- [USING THE INFORMATION]
a: Set down the passage of the HIV and hepatitis B coinfection abstract that opens with the words containing "HIV Medicine. 2019;20(4):255-263." and closes with "associated risk factors.", copied word for word.
b: What does the HIV and hepatitis B coinfection abstract say, summed up in two sentences?
c: Carry on the HIV and hepatitis B coinfection abstract from the point where it stops.

HIV Coinfection Among Persons Diagnosed With Hepatitis B in England in 2008–2014

G Ireland; R Simmons; K Balogun; P Kirwan; CA Sabin; M Ramsay; V Delpech; S Mandal


HIV Medicine. 2019;20(4):255-263. 

In This Article

Abstract and Introduction


Objectives: The aim of the study was to estimate HIV prevalence among persons with hepatitis B virus (HBV) infection in England and to examine associated risk factors.

Methods: Persons aged ≥ 15 years with an HBV surface antigen (HBsAg) test reported to Public Health England (PHE) sentinel surveillance during 2008–2014 were linked to the PHE national HIV/AIDS database. Coinfection was defined as an HIV diagnosis prior to, or within 6 months following, a positive HBsAg test.

- [RECORDS PROVIDED]
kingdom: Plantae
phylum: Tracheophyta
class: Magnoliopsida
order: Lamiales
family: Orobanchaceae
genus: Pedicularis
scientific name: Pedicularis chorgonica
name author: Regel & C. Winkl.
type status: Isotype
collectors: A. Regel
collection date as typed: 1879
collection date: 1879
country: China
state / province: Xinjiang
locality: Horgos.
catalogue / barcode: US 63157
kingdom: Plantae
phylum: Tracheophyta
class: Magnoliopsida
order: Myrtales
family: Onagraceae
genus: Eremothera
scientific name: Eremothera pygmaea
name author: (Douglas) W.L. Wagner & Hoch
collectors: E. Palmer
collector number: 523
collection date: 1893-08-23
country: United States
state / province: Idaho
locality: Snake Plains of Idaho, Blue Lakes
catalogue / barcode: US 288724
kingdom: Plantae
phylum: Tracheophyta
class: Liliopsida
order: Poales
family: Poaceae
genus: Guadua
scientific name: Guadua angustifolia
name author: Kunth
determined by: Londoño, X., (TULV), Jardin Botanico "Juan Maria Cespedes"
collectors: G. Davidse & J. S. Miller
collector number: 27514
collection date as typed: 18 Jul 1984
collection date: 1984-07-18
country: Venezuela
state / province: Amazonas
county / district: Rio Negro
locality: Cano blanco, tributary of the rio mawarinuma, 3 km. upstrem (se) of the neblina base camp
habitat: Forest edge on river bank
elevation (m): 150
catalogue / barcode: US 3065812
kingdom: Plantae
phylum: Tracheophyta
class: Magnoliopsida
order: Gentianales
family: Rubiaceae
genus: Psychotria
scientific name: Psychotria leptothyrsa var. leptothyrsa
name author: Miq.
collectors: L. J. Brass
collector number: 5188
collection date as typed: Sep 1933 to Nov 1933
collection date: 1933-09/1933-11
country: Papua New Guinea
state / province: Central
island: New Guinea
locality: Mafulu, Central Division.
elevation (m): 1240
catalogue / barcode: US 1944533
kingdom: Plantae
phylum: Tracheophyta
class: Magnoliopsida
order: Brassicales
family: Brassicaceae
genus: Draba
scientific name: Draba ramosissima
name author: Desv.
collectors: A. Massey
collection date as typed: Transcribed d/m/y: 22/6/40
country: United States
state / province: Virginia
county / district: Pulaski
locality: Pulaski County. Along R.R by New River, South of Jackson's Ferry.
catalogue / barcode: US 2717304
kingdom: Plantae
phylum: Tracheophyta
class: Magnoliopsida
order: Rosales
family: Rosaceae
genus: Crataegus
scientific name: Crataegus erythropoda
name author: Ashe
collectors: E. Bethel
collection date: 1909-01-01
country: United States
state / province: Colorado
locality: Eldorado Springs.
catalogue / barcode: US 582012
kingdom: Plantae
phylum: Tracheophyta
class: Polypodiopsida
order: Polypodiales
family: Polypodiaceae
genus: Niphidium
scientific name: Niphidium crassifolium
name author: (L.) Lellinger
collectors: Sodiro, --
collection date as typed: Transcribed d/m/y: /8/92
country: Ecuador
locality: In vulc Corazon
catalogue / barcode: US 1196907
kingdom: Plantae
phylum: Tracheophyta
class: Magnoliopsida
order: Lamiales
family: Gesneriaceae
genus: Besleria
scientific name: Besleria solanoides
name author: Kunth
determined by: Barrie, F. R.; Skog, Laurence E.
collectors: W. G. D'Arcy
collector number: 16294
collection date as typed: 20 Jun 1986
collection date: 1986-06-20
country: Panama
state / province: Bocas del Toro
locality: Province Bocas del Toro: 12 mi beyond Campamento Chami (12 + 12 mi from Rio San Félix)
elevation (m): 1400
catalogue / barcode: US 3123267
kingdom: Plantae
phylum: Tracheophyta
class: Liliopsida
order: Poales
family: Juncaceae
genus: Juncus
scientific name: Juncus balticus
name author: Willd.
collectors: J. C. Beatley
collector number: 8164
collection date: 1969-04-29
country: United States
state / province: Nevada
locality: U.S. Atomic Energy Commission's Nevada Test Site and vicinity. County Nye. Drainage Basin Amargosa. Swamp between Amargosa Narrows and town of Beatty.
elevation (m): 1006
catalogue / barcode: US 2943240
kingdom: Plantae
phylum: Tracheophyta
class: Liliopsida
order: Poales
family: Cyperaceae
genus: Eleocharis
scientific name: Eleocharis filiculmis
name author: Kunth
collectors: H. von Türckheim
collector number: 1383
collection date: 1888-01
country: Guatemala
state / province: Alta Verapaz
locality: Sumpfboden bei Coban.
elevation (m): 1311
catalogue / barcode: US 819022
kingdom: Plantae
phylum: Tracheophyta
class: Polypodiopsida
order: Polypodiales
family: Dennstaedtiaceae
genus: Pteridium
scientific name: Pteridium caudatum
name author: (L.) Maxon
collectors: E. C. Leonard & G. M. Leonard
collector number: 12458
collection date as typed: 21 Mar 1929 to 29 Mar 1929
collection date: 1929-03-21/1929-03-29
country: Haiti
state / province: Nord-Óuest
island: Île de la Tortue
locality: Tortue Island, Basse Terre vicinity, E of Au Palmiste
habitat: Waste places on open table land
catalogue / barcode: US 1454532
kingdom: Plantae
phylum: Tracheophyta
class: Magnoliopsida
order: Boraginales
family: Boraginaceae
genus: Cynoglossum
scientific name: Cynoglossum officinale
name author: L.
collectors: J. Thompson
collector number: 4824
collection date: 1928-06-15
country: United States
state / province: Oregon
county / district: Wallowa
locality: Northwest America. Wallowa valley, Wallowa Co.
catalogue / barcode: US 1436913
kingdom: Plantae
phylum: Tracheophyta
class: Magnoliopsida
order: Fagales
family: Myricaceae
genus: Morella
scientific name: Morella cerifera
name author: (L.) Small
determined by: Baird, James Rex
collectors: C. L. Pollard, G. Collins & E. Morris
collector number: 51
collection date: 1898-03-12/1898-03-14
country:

- [OUTPUTS FOR THE TASKS]
a:
HIV Medicine. 2019;20(4):255-263. 

In This Article

Abstract and Introduction


Objectives: The aim of the study was to estimate HIV prevalence among persons with hepatitis B virus (HBV) infection in England and to examine associated risk factors.

b: The study aimed to estimate HIV prevalence among persons with hepatitis B virus infection in England and to examine associated risk factors. Persons aged 15 or older with an HBsAg test reported to Public Health England sentinel surveillance during 2008–2014 were linked to the national HIV/AIDS database, with coinfection defined as an HIV diagnosis before, or within 6 months after, a positive HBsAg test.

c:
Results: During 2008–2014, 2 149 933 persons were tested for HBsAg and 3.9% (1129 of 28 789) of HBsAg-positive persons were HIV positive. The probable route of HIV infection was heterosexual exposure for 95.3% of female patients and 32.3% of male patients, with 61.5% of male patients reporting sex between men. Among African-born coinfected persons, 84% probably acquired HIV there. Predictors of HIV positivity included older age [adjusted odds ratio (aOR) 1.1] and being of black ethnicity (aOR 15.5 for males; aOR 16.4 for females) or being male and of white ethnicity (aOR 8.2) compared with being female and of white ethnicity. HIV coinfection was more likely when HBV was diagnosed in sexual health (aOR 55.0), specialist liver (aOR 6.7), emergency department (aOR 5.3) and renal services (aOR 2.8) compared with general practice. Most (60.4%; 682 of 1129) coinfected persons were diagnosed with HIV infection > 6 months before HBV diagnosis.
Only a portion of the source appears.